Neues Betriebssystem

iPad Pro 10,5 Zoll mit iOS 11 im Praxiseinsatz

10.07.2017 von Bastian Gruber
Die diesjährige WWDC machte deutlich, welche Software Apple dominiert. Das Mac-Betriebssystem rangiert dabei nur noch gleichauf mit tvOS und watchOS, und der Sieger mit den größten Veränderungen und zugeteilten Ressourcen ist iOS.

Version 11 will dabei vor allem das iPad zu einer mobilen Produktionsmaschine aufwerten, bringt aber auch für das iPhone einige Neuerungen. Wir haben Apples neuestes mobiles Betriebssystem einem Praxistest unterzogen um heraus zu finden, ob das iPad Pro mit iOS 11 schon als Ersatz für das Macbook (Pro) mit macOS ist und für wen.

Multitasking à la macOS

Die wichtigste Neuerung ist dabei die neue Multitasking-Ansicht auf dem iPad.

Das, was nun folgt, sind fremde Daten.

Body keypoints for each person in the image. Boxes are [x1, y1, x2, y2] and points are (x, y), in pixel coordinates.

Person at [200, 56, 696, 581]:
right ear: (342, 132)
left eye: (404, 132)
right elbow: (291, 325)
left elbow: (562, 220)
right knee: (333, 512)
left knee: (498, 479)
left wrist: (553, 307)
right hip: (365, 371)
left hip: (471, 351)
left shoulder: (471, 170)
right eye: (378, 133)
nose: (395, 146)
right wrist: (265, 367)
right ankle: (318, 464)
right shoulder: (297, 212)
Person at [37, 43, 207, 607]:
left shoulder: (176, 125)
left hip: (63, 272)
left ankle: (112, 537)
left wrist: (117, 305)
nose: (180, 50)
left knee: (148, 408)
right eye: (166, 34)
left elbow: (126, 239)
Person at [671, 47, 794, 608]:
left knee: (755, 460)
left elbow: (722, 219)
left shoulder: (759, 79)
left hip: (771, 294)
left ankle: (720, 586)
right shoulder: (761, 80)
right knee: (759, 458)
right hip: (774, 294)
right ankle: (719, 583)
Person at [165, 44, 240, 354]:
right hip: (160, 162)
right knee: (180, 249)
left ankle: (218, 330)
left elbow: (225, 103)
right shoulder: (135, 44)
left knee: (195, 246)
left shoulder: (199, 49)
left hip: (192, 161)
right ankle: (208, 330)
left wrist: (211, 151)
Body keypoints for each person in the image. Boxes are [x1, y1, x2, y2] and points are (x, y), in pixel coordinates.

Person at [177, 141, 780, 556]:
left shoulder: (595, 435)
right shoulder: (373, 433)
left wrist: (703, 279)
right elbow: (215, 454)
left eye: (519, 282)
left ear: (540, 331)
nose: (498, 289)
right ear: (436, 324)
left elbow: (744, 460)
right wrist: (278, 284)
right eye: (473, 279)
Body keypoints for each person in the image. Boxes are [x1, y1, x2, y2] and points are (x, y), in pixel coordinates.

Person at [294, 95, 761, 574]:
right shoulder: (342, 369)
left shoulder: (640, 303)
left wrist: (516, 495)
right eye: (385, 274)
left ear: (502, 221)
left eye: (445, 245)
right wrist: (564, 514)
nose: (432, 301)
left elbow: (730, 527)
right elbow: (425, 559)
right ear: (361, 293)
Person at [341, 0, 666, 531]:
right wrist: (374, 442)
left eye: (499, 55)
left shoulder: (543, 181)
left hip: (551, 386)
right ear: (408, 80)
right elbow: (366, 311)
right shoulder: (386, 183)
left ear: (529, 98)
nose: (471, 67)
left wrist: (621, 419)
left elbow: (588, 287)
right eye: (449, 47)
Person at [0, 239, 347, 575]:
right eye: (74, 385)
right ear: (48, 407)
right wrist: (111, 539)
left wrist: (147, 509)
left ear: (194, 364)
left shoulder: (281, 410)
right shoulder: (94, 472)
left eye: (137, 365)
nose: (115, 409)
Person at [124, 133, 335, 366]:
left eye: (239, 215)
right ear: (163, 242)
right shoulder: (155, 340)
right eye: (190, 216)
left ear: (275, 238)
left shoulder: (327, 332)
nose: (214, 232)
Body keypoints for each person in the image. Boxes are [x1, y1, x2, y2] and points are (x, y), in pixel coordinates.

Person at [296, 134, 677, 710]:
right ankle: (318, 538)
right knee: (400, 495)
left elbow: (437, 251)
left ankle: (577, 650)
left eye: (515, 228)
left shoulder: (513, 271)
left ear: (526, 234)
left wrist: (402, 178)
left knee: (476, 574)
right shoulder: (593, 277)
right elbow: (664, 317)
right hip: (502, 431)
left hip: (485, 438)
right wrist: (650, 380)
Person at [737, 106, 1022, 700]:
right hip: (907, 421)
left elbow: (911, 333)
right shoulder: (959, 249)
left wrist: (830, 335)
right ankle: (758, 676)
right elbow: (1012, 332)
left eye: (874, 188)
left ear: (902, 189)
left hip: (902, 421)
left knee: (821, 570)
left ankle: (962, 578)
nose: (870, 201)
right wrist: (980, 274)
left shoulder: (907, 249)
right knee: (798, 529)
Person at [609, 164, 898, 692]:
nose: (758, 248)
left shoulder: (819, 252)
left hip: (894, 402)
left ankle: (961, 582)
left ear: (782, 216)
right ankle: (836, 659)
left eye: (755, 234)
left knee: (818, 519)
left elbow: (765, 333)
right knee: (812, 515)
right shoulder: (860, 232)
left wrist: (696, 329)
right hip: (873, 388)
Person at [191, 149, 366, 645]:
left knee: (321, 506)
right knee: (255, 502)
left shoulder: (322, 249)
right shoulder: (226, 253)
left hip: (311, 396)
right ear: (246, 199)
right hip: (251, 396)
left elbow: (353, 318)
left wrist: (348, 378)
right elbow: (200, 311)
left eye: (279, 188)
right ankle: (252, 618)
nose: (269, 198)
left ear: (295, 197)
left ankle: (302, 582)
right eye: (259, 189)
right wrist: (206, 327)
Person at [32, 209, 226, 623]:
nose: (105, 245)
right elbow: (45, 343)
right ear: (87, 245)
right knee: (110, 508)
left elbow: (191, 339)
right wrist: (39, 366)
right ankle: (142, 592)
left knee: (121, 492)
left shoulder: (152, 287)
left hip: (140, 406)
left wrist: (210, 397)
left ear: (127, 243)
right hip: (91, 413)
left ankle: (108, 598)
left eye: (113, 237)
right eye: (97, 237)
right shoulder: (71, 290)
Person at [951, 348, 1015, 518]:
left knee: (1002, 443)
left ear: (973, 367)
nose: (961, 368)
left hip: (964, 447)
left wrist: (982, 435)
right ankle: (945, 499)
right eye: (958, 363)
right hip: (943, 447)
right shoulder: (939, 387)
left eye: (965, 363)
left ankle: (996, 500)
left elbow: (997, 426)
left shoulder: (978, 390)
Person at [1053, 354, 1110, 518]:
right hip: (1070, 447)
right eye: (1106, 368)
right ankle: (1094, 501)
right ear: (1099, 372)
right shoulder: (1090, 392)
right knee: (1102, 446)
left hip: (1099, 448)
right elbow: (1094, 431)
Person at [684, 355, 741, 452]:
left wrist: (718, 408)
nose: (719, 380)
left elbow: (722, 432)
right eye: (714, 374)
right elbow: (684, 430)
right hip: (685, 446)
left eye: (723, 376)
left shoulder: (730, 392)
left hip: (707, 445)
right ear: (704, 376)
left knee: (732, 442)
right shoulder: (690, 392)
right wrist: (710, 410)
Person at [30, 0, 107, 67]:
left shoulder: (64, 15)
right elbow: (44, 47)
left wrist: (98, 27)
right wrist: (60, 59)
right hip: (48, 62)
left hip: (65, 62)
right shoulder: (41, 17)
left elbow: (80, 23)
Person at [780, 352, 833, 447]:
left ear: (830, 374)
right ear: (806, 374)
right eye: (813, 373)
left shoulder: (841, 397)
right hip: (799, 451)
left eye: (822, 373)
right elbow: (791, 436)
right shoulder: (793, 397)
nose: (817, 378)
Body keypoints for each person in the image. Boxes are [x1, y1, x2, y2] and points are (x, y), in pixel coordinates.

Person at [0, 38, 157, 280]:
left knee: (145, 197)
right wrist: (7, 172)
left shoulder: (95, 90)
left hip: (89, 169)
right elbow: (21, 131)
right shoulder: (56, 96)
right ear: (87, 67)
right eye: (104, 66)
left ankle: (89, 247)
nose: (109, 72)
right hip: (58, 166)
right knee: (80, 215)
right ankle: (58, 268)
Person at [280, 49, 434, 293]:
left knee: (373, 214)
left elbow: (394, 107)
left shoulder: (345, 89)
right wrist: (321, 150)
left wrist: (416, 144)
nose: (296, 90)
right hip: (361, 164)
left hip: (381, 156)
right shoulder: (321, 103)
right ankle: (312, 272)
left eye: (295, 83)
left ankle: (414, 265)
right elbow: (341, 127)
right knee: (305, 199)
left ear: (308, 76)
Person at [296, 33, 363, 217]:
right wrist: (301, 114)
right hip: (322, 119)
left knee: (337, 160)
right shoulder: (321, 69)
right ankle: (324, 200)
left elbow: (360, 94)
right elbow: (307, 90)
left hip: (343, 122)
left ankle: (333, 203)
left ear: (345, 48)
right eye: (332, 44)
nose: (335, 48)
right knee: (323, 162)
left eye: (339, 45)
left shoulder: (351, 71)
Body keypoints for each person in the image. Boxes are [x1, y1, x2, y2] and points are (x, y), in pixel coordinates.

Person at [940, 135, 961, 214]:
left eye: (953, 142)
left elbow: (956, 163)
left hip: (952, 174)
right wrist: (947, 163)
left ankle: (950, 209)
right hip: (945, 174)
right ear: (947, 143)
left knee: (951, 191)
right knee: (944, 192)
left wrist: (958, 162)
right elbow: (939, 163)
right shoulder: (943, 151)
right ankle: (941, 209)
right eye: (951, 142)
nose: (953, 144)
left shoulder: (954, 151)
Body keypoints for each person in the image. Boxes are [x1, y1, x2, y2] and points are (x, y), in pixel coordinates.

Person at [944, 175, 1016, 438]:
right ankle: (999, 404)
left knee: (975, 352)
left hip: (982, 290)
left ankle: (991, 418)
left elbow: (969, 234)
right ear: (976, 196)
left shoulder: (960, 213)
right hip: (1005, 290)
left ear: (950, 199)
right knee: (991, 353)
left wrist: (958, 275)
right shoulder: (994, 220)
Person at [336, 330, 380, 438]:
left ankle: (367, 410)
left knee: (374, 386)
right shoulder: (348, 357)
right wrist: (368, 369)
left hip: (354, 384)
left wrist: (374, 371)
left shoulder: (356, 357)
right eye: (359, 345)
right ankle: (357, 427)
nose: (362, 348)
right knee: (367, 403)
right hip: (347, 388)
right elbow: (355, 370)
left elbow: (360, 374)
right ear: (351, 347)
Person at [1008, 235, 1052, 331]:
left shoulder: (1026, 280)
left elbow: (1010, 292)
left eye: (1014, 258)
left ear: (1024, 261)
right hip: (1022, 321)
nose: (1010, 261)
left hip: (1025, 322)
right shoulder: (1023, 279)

Eine Ein-Finger-Wischgeste von unten nach oben lässt alle offenen Apps als Fenster nebeneinander sehen. Zusätzlich erscheinen das neue Dock und das verbesserte Kontrollzentrum. Mit dieser Geste gelangt der Nutzer somit gefühlt in ein Cockpit, von dem er alle Geschehnisse überblicken und steuern kann.

Auch unter iOS hat sich die Ansicht etwas verändert. Ein doppeltes Drücken der Home-Taste lässt alle offenen Anwendungen in einem Art Fächer erscheinen. Neu ist hier das Fehlen des Startbildschirm als Teil der Anwendungen. Schließt der Nutzer also alle offenen Anwendungen, bleibt ein verschwommener, leerer Bildschirm übrig. Anstatt also wie sonst üblich auf den Startbildschirm zu drücken um wieder zurück zu gelangen, muss man erneut die Home-Taste drücken.

Von macOS bekannt, und mit dem Kontrollzentrum an der Seite angereichert ist die neue Mutlitasking-Ansicht unter iOS 11.

Auf dem iPhone fühlt sich die neue Ansicht hier etwas ungewohnt und umständlich an. Wer weiß, ob Apple die Handhabung nach den ersten Rückmeldungen der Entwickler noch ändert, oder es nur Zeit braucht, sich an die neue Benutzerführung zu gewöhnen. Das iPad Pro 10,5 jedoch strahlt mit der neuen Ansicht in neuem Glanz. Ein guter Grund, warum uns das Zurückgehen zu iOS 10 so schwer macht, ist genau diese Ansicht.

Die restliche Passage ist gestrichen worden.